De todos modos, cuando la herida era de consideración, provocando enormes sufrimientos, se administraba una dosis de morfina para calmar el dolor. La utilización de esta sustancia conllevaba un riesgo muy importante, puesto que era enormemente adictiva, tal como pudieron comprobar Hermann Goering o el célebre magnate, aviador y cineasta norteamericano Howard Hughes. Ambos, tras ser tratados con morfina para paliar las secuelas físicas de sendos accidentes de aviación, ya no podrían prescindir de esta sustancia el resto de su vida.


Un soldado alemán del frente oriental es atendido de sus heridas en el campo de batalla. Pronto será enviado a la retaguardia para que pueda restablecerse.

Durante la guerra, una empresa farmaceútica norteamericana desarrolló un sistema destinado a aplicar las dosis de morfina de forma rápida y eficaz, evitando la posibilidad de que se administrase más cantidad de la necesaria. Así pues, se inventó un pequeño tubo, llamado Syrette, que contenía la dosis precisa. Para inyectar su contenido se acoplaba una aguja en el extremo, que perforaba el sello del tubo, y se clavaba directamente sobre la pierna o el brazo del herido.

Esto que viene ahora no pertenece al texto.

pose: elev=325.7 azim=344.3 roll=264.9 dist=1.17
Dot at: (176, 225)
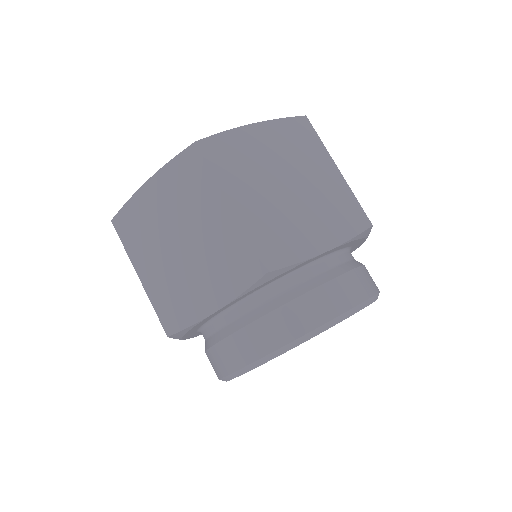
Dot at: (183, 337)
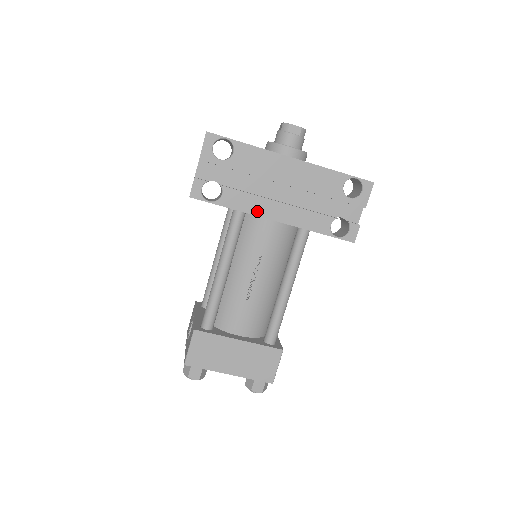
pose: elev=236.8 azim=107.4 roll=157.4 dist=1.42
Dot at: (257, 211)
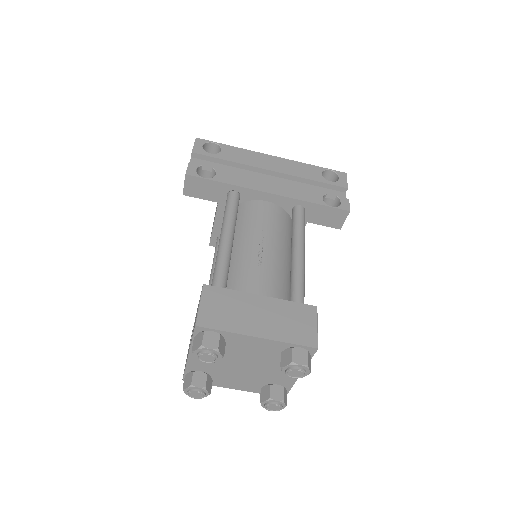
Dot at: (251, 186)
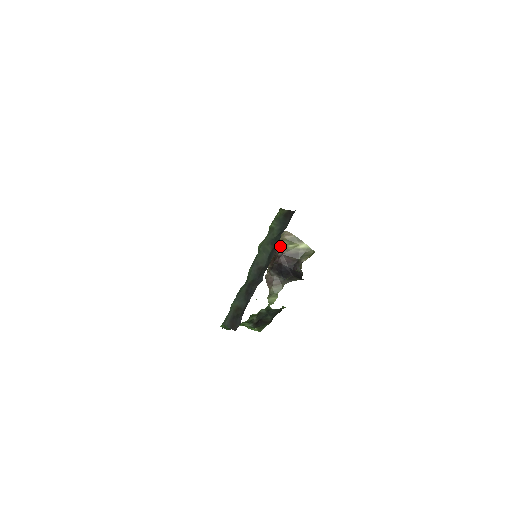
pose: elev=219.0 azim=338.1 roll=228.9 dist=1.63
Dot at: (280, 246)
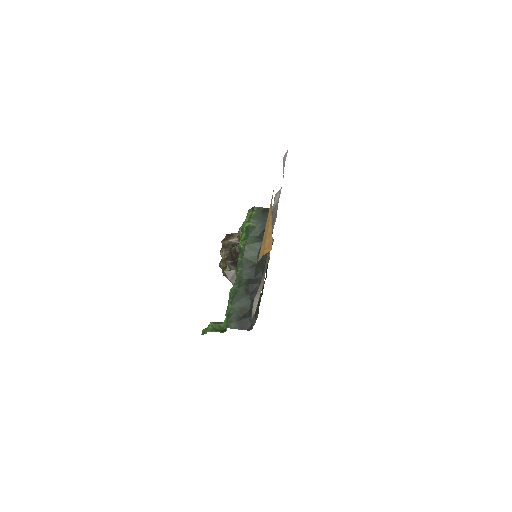
Dot at: occluded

Una vez inyectada la morfina, el tubo se colgaba junto a las placas de identificación, por lo que se evitaba que se le volviera a aplicar una nueva dosis, o se pintaba con tiza una "M" en el casco. El efecto de la morfina era prácticamente inmediato, y el herido quedaba inconsciente.

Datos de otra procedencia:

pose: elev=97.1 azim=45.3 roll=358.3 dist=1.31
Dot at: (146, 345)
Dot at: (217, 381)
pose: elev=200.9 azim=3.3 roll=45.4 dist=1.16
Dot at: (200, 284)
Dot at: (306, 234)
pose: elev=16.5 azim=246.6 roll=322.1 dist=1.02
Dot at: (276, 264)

Además de estos remedios de urgencia, se emplearon muchos otros medicamentos durante la Segunda Guerra Mundial. La quinina se empleó para combatir la malaria en las islas del Pacífico o en el sudeste asiático, aunque también llegó a utilizarse en algunas zonas de Italia en las que esta enfermedad era endémica.

Pero, sin duda, el medicamento más revolucionario sería la penicilina. Descubierta en 1928 por el bacteriólogo escocés Sir Alexander Fleming (1881-1955), no fue hasta mucho más tarde, en 1938, cuando un grupo de científicos ingleses retomó sus trabajos, que se advirtió la gran importancia de su hallazgo. Con el estallido de la guerra, las investigaciones tuvieron que trasladarse a Estados Unidos, en donde culminaron con la producción masiva de la penicilina por parte de diecinueve empresas farmacéuticas. Gracias a este impulso, los Aliados pudieron contar con este medicamento en todos los frentes de guerra.

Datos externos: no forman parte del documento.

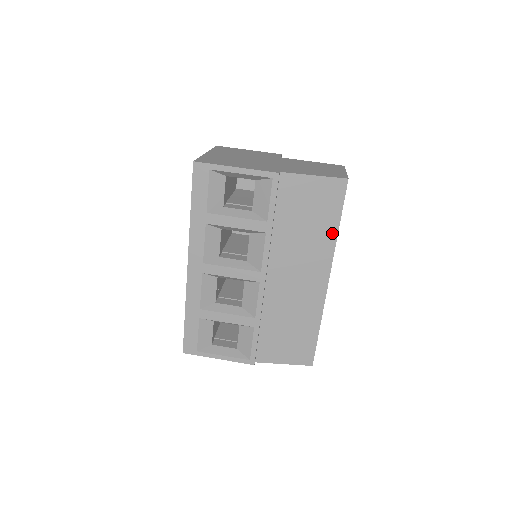
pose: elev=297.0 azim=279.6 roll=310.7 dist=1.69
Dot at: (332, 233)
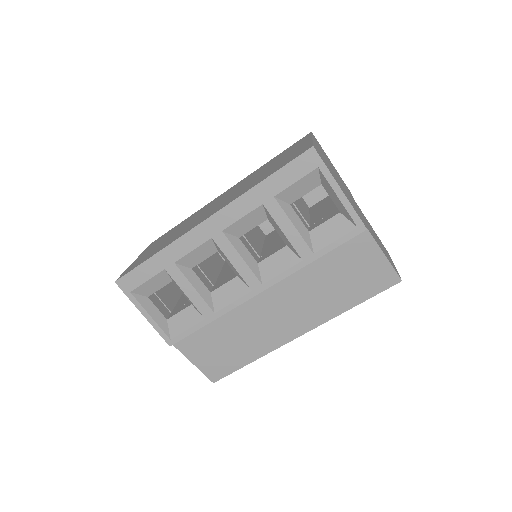
Dot at: (345, 306)
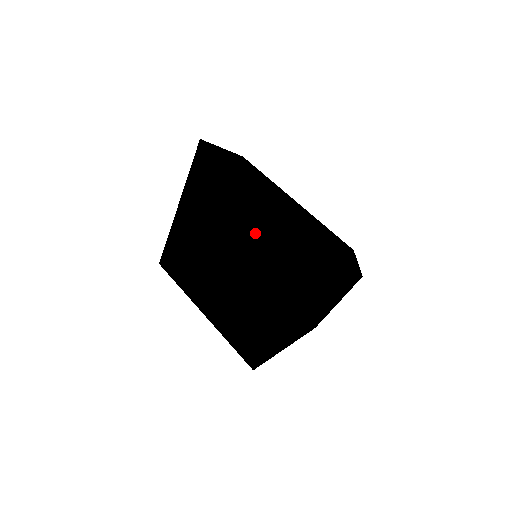
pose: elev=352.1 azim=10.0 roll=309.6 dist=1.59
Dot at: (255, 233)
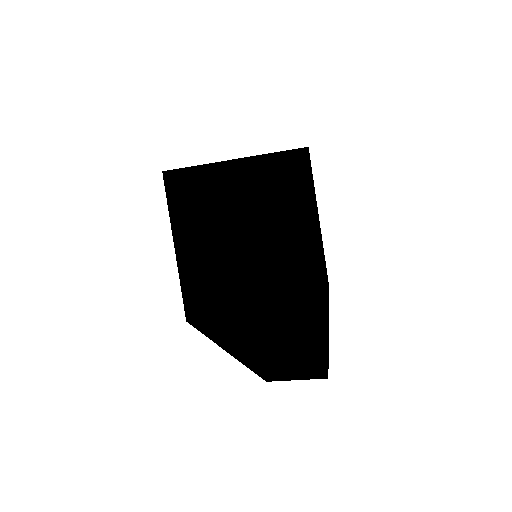
Dot at: (279, 296)
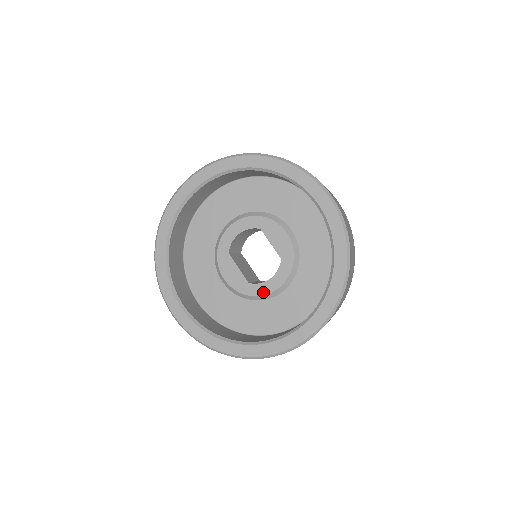
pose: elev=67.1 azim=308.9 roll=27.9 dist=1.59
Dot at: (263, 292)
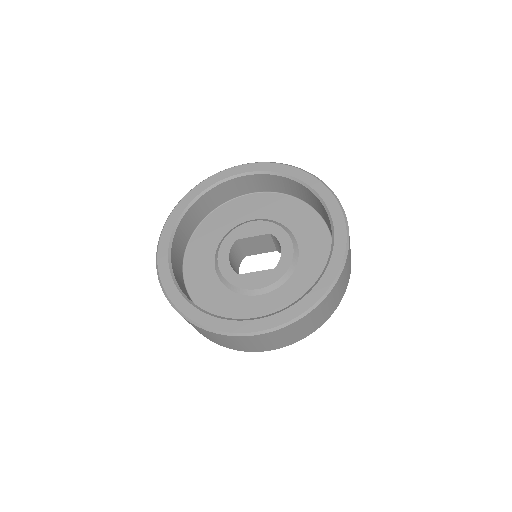
Dot at: (289, 259)
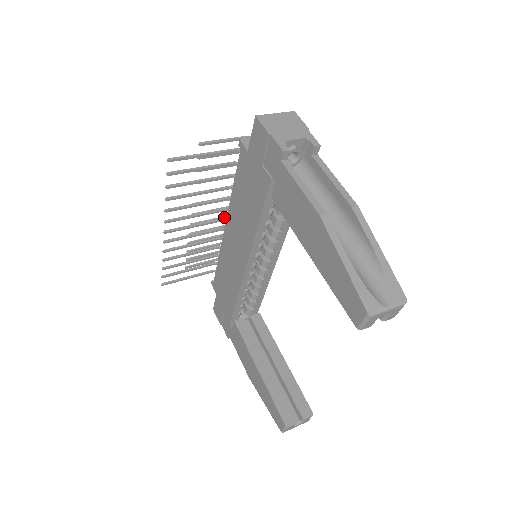
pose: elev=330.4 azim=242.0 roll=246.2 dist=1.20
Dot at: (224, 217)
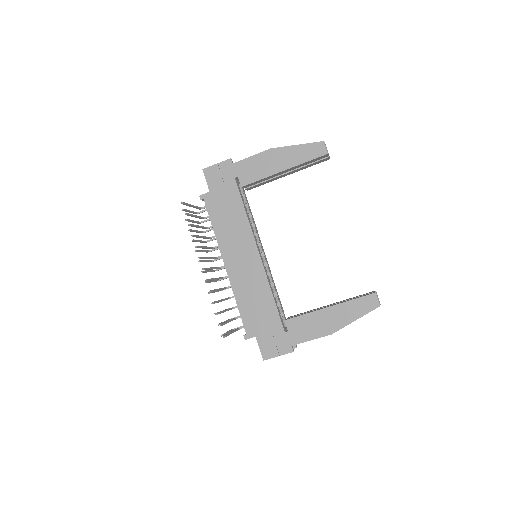
Dot at: (215, 280)
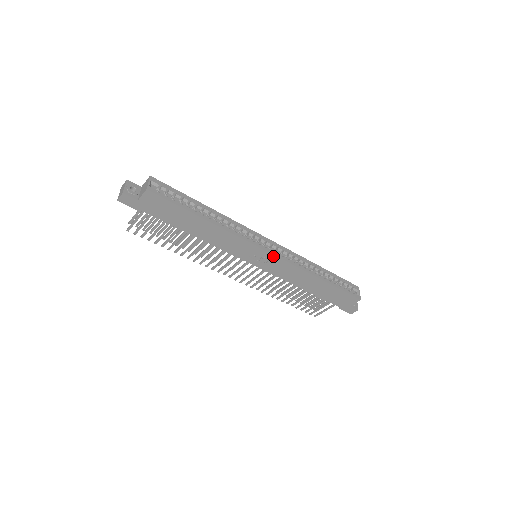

Muchos soldados soñaban con sufrir una herida leve que les permitiese ser trasladados a un hospital. Allí podían disponer de comida, sábanas limpias y de la atención de solícitas enfermeras.

Aunque sus beneficios para la salud no eran tan visibles como los de la penicilina, los soldados contaban en su botiquín con otra sustancia muy útil para combatir el dolor o la fiebre. Era el ácido acetilsalicílico, más conocido por su nombre comercial de Aspirina, descubierto por el médico alemán Félix Hoffman en 1897. A la Aspirina se le añadía cafeína, lo que ayudaba a combatir los dolores de cabeza causados por el estrés al que se veían sometidos los soldados.